Dans certains départements, des dispositifs déjà opérationnels impliquent les unités médico-judiciaires (UMJ), les services d’urgence, SOS médecins (à Paris)…
• Triomphe de la régulation médicale libérale
Pivot d’une PDS bien organisée (la demande étant filtrée), la régulation médicale libérale a le vent en poupe. Elle implique désormais 2 316 médecins en France. La participation de praticiens libéraux est effective dans 97 % des départements (l’Yonne est le dernier en date avec REGULIB et un numéro d’appel dédié). Dans 36 départements, la régulation médicale de la PDS passe par un numéro spécifique (souvent partagé avec le Centre 15). Et dans 90 % des cas, le système donne satisfaction aux médecins de garde.
• 309 sites dédiés à la PDS
Il existe désormais 309 sites identifiés (points de garde postés, MMG...) consacrés à la PDS (82 départements concernés, 18 en sont dépourvus).
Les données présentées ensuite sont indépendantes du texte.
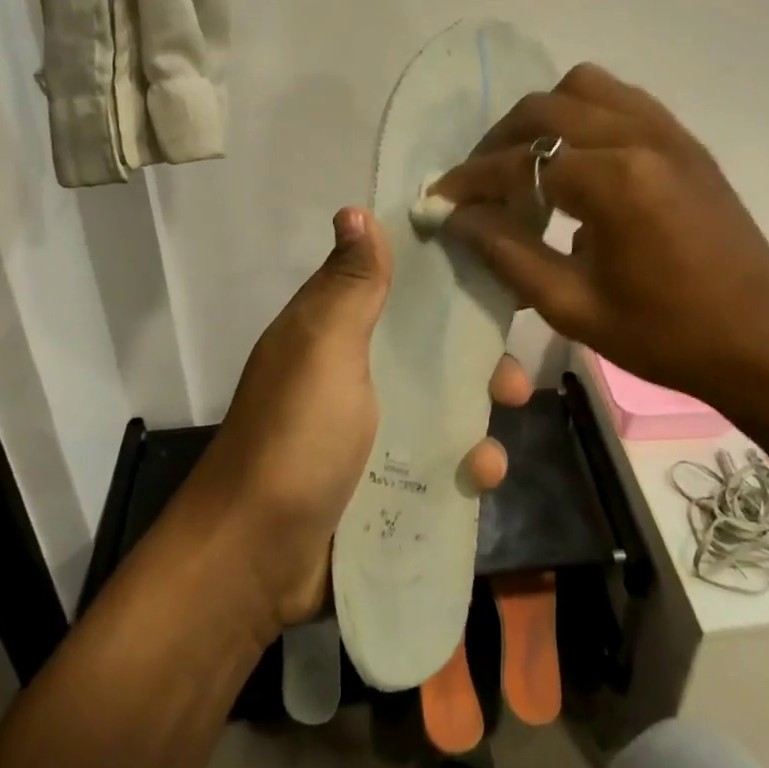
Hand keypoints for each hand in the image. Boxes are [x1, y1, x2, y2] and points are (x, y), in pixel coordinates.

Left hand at [189, 208, 529, 632]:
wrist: (256, 557)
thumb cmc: (296, 438)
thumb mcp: (324, 349)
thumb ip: (350, 286)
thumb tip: (355, 210)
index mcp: (335, 331)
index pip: (395, 285)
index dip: (443, 277)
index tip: (497, 275)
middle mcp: (354, 373)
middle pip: (429, 349)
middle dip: (478, 359)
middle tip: (512, 378)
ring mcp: (370, 431)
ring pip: (442, 406)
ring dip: (479, 417)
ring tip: (499, 439)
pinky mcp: (384, 482)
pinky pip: (438, 461)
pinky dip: (464, 466)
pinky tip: (481, 478)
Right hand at [431, 64, 768, 406]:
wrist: (763, 341)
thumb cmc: (666, 336)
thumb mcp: (573, 306)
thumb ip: (507, 253)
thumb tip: (458, 217)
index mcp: (615, 181)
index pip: (521, 162)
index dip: (471, 180)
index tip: (438, 198)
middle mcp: (640, 137)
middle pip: (545, 107)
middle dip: (499, 140)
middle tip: (479, 182)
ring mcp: (668, 132)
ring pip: (585, 86)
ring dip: (543, 115)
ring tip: (526, 160)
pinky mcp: (685, 140)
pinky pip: (622, 98)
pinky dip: (584, 113)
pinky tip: (575, 155)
Malgré la montée en puissance de ces structures (+6 % en un an), les conseils départementaux ordinaux restent inquiets sur « la fragilité » de leur financement.
(1) Enquête nationale réalisée par le CNOM pendant le mois de janvier 2011. Questionnaire comportant 38 questions fermées et 9 questions ouvertes adressé aux 100 conseils départementaux de métropole et d’Outre-Mer. Questionnaire prolongé par des contacts téléphoniques avec les responsables PDS au sein de chaque conseil départemental. L’enquête sera présentée aujourd’hui au CNOM en séance plénière (elle est en ligne sur le site de l’institution).